Directive: Quote the data word for word, from its first line through the line containing "outline of Coolie Town, Praslin, Saint Lucia", and leave the pictures out of your answer.

>> start Material for the task

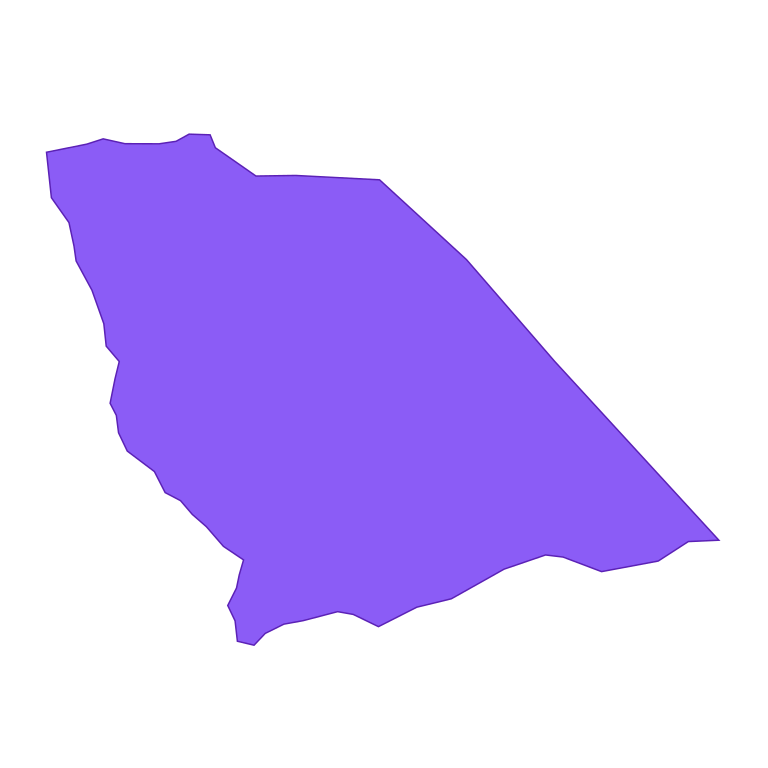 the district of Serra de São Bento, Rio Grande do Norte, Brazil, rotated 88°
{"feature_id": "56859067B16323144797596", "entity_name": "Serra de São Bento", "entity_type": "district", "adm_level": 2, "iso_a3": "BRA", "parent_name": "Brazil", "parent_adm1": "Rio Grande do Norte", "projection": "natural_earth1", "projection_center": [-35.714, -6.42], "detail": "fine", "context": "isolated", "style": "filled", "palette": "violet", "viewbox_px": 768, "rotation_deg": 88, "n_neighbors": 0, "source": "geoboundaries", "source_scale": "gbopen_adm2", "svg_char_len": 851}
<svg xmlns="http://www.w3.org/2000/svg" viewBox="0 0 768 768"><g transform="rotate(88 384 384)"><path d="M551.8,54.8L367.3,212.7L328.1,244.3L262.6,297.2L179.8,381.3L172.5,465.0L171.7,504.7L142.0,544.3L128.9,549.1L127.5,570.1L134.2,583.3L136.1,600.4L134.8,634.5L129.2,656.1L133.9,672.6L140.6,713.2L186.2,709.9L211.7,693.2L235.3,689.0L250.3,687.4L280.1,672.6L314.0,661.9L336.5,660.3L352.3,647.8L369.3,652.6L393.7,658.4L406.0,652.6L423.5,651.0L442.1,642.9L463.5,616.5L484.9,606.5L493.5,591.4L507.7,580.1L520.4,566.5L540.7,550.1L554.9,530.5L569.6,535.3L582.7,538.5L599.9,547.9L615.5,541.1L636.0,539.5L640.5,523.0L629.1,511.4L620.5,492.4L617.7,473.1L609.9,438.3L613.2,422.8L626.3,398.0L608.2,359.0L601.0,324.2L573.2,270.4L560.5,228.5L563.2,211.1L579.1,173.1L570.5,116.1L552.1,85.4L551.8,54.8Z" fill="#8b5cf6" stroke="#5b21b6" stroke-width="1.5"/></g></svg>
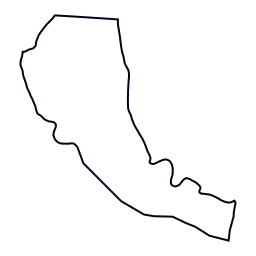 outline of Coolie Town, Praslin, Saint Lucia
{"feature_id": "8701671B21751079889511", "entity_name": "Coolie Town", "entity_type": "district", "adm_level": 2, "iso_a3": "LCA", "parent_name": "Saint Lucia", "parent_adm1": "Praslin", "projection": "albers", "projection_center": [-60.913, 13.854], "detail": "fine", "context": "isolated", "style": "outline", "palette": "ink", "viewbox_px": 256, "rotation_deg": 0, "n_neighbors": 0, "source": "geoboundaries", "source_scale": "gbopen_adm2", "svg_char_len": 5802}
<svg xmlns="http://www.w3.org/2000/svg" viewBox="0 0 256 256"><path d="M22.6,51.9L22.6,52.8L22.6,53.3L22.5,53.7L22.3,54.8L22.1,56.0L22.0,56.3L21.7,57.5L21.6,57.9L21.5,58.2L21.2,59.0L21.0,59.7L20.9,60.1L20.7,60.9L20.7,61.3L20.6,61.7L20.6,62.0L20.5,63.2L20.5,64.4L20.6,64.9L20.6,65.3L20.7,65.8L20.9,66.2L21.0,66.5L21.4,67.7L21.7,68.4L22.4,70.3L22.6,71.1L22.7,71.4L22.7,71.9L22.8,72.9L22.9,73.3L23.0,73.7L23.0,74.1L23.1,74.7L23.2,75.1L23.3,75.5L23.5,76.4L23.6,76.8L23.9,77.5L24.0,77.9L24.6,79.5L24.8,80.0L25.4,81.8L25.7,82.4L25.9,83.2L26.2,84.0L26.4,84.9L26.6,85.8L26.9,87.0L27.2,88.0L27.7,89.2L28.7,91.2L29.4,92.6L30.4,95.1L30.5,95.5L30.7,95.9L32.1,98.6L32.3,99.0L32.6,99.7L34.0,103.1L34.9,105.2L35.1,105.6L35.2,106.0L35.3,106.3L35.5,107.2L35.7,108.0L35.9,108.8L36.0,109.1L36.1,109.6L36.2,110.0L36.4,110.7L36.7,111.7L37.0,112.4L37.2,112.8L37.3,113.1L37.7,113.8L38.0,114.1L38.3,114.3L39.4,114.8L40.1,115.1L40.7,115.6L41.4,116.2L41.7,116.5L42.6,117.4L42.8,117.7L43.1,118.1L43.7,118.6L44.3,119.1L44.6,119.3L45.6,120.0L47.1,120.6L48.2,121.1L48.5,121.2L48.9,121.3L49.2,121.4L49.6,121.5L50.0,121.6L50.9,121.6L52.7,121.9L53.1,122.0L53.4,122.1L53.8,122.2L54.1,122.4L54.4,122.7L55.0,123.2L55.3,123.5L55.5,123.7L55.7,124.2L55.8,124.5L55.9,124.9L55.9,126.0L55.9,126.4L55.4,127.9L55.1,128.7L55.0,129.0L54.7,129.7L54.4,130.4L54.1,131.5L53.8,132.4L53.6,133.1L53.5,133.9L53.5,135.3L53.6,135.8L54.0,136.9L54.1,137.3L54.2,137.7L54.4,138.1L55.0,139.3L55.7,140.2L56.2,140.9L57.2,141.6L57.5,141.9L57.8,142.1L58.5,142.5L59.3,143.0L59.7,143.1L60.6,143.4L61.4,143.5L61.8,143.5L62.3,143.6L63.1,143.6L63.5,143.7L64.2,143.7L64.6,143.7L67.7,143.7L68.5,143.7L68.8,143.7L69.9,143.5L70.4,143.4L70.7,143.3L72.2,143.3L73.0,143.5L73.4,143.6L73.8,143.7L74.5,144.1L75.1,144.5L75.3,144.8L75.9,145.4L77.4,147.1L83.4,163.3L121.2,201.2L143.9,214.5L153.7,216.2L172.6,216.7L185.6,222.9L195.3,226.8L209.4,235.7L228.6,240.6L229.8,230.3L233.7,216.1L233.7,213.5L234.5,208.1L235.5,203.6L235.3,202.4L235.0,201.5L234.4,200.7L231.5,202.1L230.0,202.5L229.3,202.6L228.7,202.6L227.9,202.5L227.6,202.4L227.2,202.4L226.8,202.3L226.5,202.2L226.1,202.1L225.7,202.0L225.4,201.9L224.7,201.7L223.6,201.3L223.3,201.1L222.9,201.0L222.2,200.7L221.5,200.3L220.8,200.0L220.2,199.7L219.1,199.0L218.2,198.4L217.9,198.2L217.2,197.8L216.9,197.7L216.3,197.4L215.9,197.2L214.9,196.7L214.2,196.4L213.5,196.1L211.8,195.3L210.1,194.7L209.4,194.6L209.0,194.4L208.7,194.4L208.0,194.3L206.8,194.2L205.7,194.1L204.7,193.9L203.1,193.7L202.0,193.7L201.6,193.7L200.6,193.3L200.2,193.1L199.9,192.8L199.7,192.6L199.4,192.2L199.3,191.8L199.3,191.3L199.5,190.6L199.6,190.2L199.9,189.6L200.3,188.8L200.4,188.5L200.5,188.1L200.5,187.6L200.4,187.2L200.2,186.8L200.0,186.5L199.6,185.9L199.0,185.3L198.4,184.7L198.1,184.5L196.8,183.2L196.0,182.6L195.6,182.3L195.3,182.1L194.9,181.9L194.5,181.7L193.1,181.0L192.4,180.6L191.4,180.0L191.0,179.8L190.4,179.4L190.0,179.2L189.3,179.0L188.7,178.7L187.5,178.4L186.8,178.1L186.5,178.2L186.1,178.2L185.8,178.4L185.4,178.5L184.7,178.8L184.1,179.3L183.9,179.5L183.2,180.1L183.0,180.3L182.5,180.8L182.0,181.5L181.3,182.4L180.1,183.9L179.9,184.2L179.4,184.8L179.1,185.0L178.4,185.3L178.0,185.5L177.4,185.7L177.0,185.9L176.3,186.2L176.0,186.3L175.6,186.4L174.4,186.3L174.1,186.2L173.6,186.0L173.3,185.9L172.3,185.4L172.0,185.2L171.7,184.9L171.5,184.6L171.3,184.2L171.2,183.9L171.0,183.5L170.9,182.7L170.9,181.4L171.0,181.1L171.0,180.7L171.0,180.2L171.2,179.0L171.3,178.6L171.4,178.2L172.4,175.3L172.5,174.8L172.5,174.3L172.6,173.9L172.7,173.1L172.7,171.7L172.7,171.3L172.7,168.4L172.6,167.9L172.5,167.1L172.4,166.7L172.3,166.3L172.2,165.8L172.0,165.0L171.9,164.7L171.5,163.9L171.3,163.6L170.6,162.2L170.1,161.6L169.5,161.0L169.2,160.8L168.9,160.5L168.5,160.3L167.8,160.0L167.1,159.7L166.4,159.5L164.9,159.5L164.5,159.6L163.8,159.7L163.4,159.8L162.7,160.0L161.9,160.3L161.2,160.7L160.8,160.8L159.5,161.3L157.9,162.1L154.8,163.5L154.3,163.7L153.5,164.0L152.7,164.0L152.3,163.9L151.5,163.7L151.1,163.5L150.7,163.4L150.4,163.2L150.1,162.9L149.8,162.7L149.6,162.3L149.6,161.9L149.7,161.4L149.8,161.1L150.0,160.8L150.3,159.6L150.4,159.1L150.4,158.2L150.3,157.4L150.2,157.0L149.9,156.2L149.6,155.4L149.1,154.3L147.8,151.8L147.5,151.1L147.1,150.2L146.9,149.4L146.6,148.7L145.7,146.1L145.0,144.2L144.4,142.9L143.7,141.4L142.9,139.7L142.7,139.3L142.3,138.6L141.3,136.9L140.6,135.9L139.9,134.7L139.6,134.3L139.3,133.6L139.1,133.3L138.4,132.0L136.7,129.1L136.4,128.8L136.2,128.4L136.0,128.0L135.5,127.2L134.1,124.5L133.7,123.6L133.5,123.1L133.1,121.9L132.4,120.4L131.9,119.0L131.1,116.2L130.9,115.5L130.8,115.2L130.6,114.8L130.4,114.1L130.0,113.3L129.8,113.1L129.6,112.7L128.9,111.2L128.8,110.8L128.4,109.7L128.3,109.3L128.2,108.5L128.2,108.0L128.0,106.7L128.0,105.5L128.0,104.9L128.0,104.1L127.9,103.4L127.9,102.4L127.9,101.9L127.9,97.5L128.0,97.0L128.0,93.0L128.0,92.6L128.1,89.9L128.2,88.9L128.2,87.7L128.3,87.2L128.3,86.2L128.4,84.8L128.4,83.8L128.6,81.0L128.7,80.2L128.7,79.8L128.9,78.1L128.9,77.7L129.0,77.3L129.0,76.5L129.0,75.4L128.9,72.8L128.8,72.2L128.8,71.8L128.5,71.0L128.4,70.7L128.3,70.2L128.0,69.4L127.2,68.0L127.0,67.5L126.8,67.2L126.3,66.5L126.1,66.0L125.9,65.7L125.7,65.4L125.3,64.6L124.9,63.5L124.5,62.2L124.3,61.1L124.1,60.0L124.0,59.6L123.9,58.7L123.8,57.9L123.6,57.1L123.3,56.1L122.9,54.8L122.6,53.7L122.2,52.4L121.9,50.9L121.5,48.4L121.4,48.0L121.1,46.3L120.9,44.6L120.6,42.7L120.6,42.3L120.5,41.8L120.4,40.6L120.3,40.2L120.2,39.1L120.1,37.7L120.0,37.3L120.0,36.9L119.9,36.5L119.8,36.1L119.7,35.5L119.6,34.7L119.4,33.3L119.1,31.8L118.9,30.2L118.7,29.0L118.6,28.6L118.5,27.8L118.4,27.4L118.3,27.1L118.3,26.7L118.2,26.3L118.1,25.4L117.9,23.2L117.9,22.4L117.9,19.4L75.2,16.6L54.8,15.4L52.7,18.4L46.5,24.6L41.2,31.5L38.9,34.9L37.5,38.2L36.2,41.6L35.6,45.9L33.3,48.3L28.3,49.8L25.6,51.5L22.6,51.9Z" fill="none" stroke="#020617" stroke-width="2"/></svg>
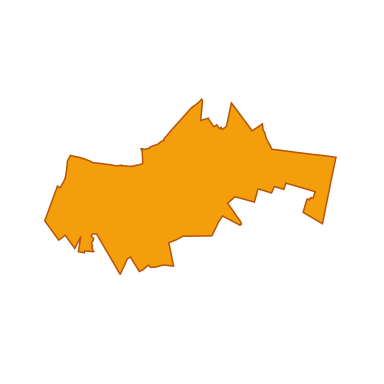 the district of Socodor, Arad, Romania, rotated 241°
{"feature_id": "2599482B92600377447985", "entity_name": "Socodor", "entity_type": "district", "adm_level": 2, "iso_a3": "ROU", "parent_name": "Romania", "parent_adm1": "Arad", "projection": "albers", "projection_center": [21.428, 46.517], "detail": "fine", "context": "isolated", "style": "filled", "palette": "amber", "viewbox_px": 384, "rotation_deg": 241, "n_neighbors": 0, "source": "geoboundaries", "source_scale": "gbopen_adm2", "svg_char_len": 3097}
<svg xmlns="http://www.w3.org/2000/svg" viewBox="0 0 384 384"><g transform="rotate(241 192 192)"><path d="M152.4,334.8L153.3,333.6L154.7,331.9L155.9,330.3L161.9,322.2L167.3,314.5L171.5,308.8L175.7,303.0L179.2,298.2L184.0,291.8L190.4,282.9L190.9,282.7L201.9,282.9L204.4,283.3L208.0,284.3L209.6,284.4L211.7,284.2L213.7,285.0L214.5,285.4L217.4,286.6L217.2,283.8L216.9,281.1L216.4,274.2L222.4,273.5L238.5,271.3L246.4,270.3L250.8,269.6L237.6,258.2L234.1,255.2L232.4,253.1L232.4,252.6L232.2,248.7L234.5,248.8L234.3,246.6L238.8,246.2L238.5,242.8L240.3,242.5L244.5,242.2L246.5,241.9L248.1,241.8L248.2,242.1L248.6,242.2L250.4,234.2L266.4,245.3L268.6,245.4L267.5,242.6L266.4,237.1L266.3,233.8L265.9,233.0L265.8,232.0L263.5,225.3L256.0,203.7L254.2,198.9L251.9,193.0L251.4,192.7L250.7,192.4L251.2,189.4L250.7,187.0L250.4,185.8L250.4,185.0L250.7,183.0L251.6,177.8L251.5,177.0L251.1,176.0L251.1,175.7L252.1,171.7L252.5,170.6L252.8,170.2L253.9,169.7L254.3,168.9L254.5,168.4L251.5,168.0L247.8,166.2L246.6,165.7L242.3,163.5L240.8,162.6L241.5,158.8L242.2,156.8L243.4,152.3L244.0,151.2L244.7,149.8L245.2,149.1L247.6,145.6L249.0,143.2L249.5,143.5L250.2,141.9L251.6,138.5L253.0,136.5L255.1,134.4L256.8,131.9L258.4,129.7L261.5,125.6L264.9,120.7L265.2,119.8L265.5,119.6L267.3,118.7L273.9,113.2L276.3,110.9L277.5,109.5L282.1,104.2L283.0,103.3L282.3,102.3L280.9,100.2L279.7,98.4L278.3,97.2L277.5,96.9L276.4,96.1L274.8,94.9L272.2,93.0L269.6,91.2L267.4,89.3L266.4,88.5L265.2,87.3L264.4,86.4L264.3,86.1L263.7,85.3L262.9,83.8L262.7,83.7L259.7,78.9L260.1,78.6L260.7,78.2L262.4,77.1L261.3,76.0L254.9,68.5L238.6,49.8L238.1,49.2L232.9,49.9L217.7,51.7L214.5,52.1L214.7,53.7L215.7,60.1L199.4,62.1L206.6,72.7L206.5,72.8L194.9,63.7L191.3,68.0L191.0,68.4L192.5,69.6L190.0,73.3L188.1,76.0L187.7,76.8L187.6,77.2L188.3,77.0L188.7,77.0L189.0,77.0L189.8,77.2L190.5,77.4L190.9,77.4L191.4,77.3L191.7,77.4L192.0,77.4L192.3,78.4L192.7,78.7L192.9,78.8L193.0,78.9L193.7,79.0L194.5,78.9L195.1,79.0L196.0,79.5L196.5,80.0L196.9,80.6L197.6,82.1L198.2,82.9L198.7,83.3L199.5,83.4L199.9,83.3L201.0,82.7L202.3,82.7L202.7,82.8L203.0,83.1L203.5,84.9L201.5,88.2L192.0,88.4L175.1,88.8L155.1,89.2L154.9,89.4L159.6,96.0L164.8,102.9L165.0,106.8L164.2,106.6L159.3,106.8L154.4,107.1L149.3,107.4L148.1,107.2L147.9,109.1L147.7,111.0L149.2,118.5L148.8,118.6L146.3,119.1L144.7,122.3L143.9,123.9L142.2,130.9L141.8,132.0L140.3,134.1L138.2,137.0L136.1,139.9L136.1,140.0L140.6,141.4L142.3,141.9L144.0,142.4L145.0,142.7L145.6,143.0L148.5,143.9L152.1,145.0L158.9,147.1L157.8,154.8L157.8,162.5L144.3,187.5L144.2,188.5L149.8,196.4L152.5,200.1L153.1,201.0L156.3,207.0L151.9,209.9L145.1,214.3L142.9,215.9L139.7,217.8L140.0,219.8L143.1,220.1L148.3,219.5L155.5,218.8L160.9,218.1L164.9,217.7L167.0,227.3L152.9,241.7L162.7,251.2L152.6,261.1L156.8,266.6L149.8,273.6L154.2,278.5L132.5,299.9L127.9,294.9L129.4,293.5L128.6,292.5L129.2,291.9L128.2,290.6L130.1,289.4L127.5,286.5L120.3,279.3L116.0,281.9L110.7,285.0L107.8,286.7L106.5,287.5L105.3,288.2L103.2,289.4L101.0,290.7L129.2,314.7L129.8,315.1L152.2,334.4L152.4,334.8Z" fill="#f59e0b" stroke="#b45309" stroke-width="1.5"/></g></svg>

>> end Material for the task

Task solution:
 the district of Serra de São Bento, Rio Grande do Norte, Brazil, rotated 88°
{"feature_id": "56859067B16323144797596", "entity_name": "Serra de São Bento", "entity_type": "district", "adm_level": 2, "iso_a3": "BRA", "parent_name": "Brazil", "parent_adm1": "Rio Grande do Norte", "projection": "natural_earth1", "projection_center": [-35.714, -6.42], "detail": "fine", "context": "isolated", "style": "filled", "palette": "violet", "viewbox_px": 768, "rotation_deg": 88, "n_neighbors": 0, "source": "geoboundaries", "source_scale": "gbopen_adm2", "svg_char_len": 851}
<svg xmlns="http://www.w3.org/2000/svg" viewBox="0 0 768 768"><g transform="rotate(88 384 384)"><path d="M551.8,54.8L367.3,212.7L328.1,244.3L262.6,297.2L179.8,381.3L172.5,465.0L171.7,504.7L142.0,544.3L128.9,549.1L127.5,570.1L134.2,583.3L136.1,600.4L134.8,634.5L129.2,656.1L133.9,672.6L140.6,713.2L186.2,709.9L211.7,693.2L235.3,689.0L250.3,687.4L280.1,672.6L314.0,661.9L336.5,660.3L352.3,647.8L369.3,652.6L393.7,658.4L406.0,652.6L423.5,651.0L442.1,642.9L463.5,616.5L484.9,606.5L493.5,591.4L507.7,580.1L520.4,566.5L540.7,550.1L554.9,530.5L569.6,535.3L582.7,538.5L599.9,547.9L615.5,541.1L636.0,539.5L640.5,523.0L629.1,511.4L620.5,492.4L617.7,473.1L609.9,438.3L613.2,422.8L626.3,398.0L608.2,359.0L601.0,324.2L573.2,270.4L560.5,228.5L563.2,211.1L579.1,173.1L570.5,116.1L552.1,85.4L551.8,54.8Z" fill="#8b5cf6" stroke="#5b21b6" stroke-width="1.5"/></g></svg>
 outline of Coolie Town, Praslin, Saint Lucia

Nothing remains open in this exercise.